The Secondary Market Problem
Private credit loans are, in the current structure, highly illiquid. Limited partners who commit capital to a private credit fund typically do so for a fixed term of five to ten years, with little ability to exit early. Secondary market transactions in private fund interests occur but are costly, slow, and available only to institutional participants with the legal and administrative capacity to handle the transfer process.
Tokenization offers a direct solution to this problem in principle: if ownership of a loan or fund interest is represented by a token on a public blockchain, transfer is a matter of sending the token to a new address, with the associated economic rights following automatically through the smart contract. The secondary market for tokenized private credit interests could, in theory, function with the same friction as a public bond market.
In practice, the regulatory constraints on secondary trading of securities interests — which is what tokenized private credit represents in most jurisdictions — significantly limit who can participate and how. The SEC's treatment of tokenized securities under existing frameworks means that the free transferability that makes tokenization compelling for secondary markets is constrained by the same accredited investor and transfer restriction rules that govern conventional private placements. Until regulatory frameworks evolve to accommodate regulated secondary markets for tokenized securities — something the EU's MiCA framework and the UK's Digital Securities Sandbox are both beginning to address, though neither has fully solved — the secondary liquidity benefit remains partially theoretical.

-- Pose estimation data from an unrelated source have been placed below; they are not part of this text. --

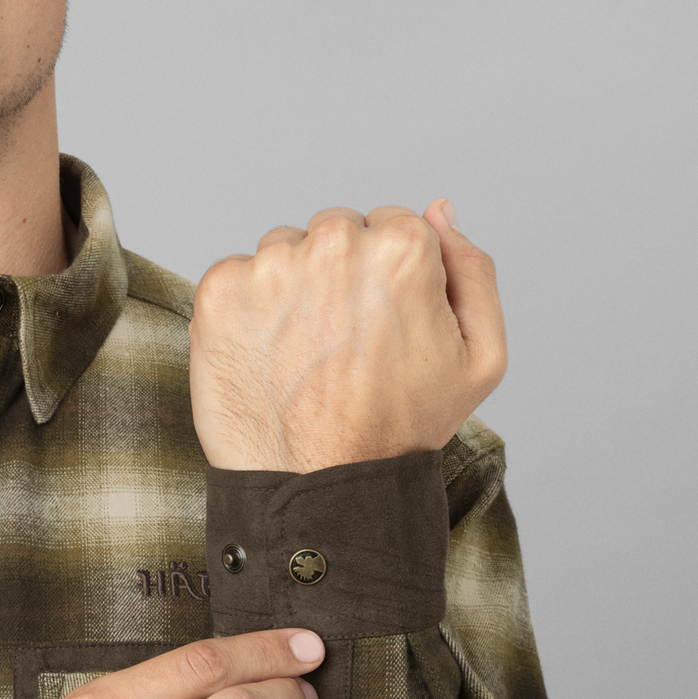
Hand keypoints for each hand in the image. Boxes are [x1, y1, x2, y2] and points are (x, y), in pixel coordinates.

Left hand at [188, 199, 506, 472]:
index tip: (380, 325)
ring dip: (290, 289)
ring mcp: (270, 267)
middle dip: (338, 274)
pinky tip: (267, 358)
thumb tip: (439, 210)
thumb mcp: (479, 357)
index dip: (388, 277)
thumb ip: (472, 270)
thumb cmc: (402, 431)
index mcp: (403, 246)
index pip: (390, 224)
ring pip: (283, 252)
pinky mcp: (218, 292)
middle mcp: (334, 244)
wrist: (319, 488)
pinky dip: (246, 310)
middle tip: (341, 344)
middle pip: (334, 232)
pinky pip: (236, 277)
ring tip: (303, 356)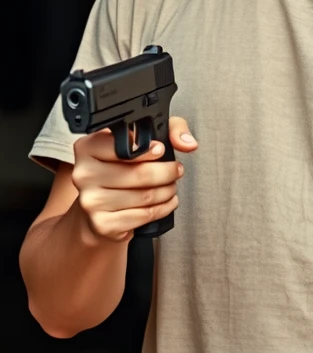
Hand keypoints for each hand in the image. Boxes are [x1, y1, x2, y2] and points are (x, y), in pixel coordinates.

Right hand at [70, 117, 197, 241]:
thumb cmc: (123, 168)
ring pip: (144, 196)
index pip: (121, 146)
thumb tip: (188, 143)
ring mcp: (91, 201)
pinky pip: (143, 216)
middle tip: (176, 170)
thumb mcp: (145, 137)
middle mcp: (83, 174)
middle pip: (139, 173)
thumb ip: (171, 129)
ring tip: (171, 186)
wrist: (99, 207)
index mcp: (88, 147)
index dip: (147, 149)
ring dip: (167, 191)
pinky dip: (162, 208)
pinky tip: (167, 202)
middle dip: (167, 172)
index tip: (161, 150)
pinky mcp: (102, 223)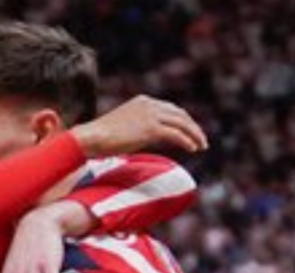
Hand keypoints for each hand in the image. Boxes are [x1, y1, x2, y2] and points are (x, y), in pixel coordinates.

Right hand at [71, 95, 207, 157]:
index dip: (183, 120)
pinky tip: (193, 149)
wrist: (91, 137)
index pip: (170, 109)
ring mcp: (150, 115)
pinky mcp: (150, 128)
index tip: (190, 131)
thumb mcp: (124, 126)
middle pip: (179, 114)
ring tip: (202, 145)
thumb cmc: (101, 137)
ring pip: (181, 123)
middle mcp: (149, 104)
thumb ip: (139, 128)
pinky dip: (187, 141)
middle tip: (201, 139)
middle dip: (192, 127)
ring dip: (194, 134)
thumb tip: (147, 139)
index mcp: (143, 101)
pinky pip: (175, 134)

That regulatory evolution is happening. The pace is slow by blockchain standards and fast by securities law standards. The realistic window for tokenized private credit secondary markets to function at scale in major jurisdictions is probably three to seven years from now, not three to seven months.
Who Benefits, and Who Doesn't
The straightforward beneficiaries of a tokenized private credit infrastructure are investors — particularly smaller institutional investors and the upper tier of the retail market currently excluded by high minimums — and borrowers, who should eventually see lower all-in costs as the administrative premium embedded in private credit pricing compresses.
The straightforward losers are the intermediaries whose revenue derives from administrative complexity rather than judgment or risk-taking. Fund administrators processing paper-based investor records are more exposed than credit analysts evaluating borrower quality. Transfer agents are more exposed than origination teams that develop proprietary deal flow. The value in private credit that derives from relationships, credit judgment, and structural expertise is not threatened by tokenization. The value derived from being the only party with a complete and reconciled view of the ledger is.
The large asset managers — Apollo, Ares, Blue Owl, HPS — are sophisticated enough to understand this distinction and are positioning accordingly. They are not waiting to be disintermediated. They are building or partnering to capture the infrastructure layer themselves, which is precisely the correct strategic response. Whether they succeed in controlling the new infrastructure the way they controlled the old one is the more interesting long-run question.
Private credit intermediaries built a $1.7 trillion market by being the only available solution to a trust problem. On-chain infrastructure is not yet a complete solution to that problem. It is, however, a credible partial solution to the expensive administrative subset of it — and in finance, partial solutions to expensive problems tend to capture market share faster than their proponents expect and slower than they promise.